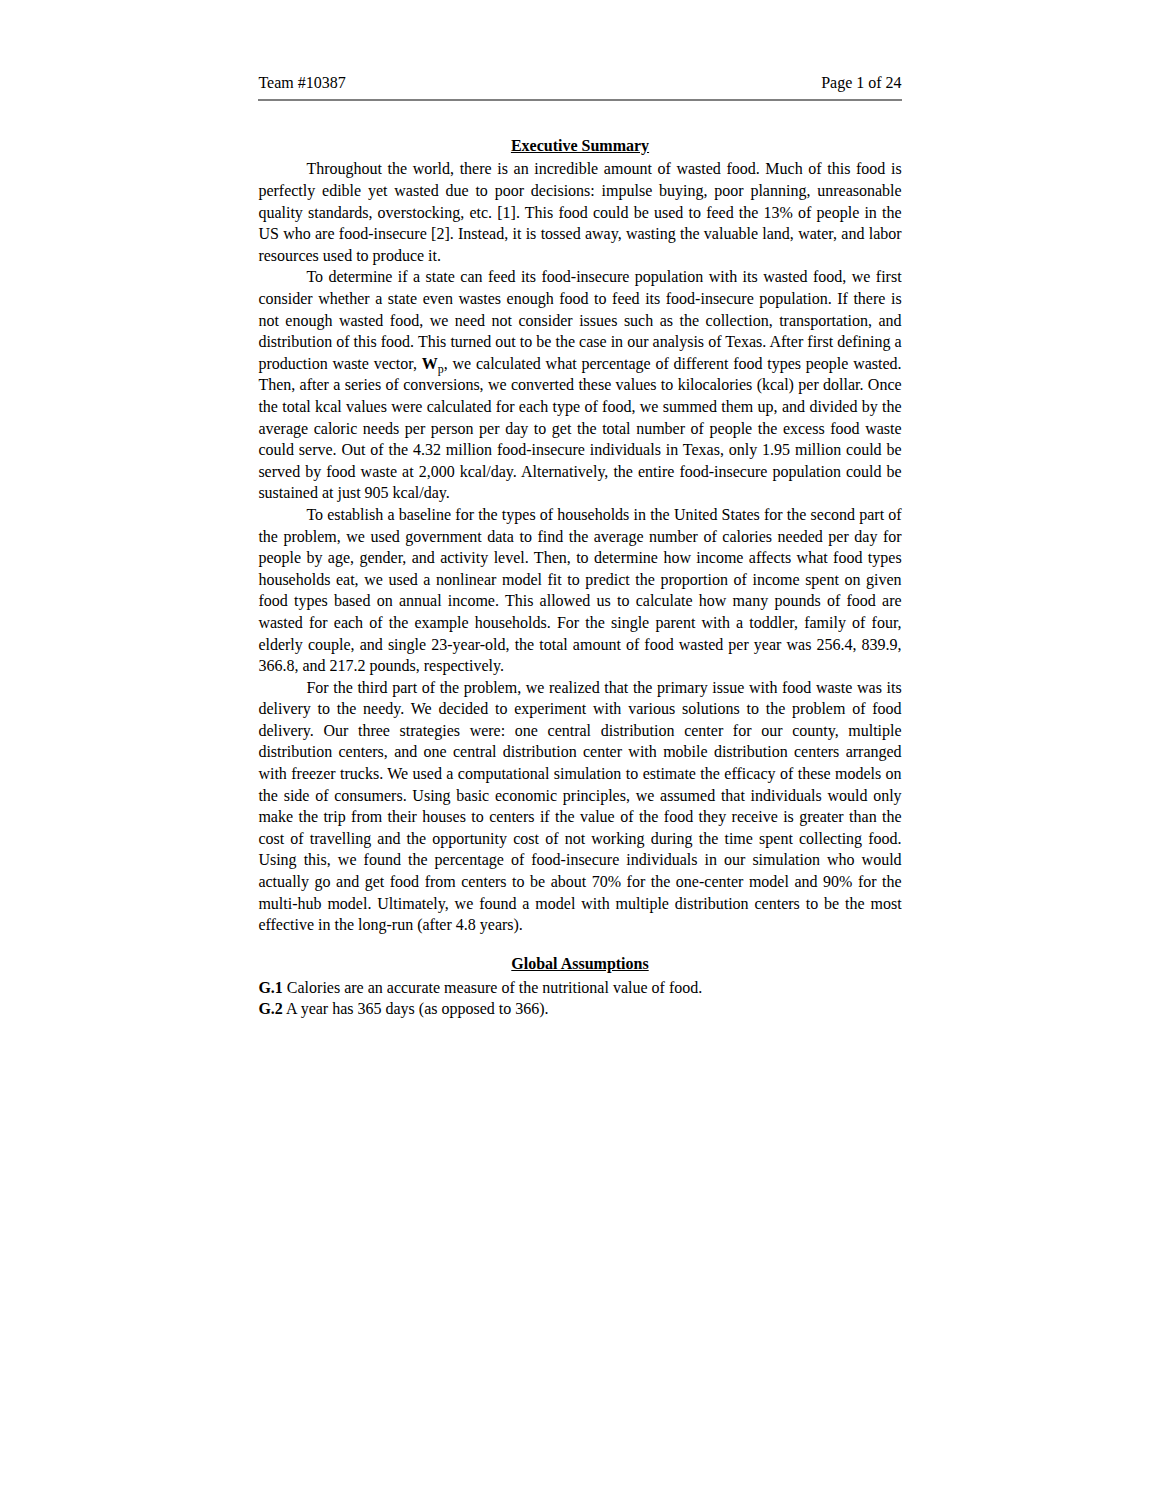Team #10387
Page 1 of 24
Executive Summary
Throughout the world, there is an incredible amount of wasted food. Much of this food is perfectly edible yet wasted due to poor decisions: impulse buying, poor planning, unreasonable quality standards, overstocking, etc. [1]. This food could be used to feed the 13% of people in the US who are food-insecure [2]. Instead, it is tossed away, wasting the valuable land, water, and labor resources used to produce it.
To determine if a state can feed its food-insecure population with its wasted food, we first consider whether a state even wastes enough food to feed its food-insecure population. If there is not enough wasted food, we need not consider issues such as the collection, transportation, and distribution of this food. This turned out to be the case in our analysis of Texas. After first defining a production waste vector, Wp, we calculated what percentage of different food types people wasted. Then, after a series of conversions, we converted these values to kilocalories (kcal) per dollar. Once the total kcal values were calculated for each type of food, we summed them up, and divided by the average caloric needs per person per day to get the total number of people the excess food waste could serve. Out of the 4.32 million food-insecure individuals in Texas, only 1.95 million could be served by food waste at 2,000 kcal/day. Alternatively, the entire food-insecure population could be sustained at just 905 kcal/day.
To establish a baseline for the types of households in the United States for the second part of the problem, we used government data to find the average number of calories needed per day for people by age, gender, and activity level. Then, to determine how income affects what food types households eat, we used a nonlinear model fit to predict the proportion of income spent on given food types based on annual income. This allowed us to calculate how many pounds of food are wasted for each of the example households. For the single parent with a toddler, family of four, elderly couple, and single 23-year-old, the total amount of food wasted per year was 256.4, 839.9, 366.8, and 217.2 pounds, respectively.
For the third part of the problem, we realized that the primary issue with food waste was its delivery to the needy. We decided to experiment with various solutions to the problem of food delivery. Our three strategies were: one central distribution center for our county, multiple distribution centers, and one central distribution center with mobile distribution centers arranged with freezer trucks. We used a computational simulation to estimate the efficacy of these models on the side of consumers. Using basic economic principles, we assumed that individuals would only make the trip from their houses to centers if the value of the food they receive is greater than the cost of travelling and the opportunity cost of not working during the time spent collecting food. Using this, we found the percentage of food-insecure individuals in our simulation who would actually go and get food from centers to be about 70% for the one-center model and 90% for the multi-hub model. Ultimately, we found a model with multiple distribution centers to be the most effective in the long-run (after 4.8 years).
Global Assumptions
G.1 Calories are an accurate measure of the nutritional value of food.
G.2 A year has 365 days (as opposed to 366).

- - -

Aim of the exercise:
Beginning with the line that holds "For the third", please give again each line exactly until the records end, and include that final line.

Response for this exercise:
For the third part of the problem, we realized that the primary issue with food waste was its delivery to the needy. We decided to experiment with various solutions to the problem of food delivery. Our three strategies were: one central distribution center for our county, multiple distribution centers, and one central distribution center with mobile distribution centers arranged with freezer trucks. We used a computational simulation to estimate the efficacy of these models on the side of consumers. Using basic economic principles, we assumed that individuals would only make the trip from their houses to centers if the value of the food they receive is greater than the cost of travelling and the opportunity cost of not working during the time spent collecting food. Using this, we found the percentage of food-insecure individuals in our simulation who would actually go and get food from centers to be about 70% for the one-center model and 90% for the multi-hub model. Ultimately, we found a model with multiple distribution centers to be the most effective in the long-run (after 4.8 years).
Global Assumptions
G.1 Calories are an accurate measure of the nutritional value of food.
G.2 A year has 365 days (as opposed to 366).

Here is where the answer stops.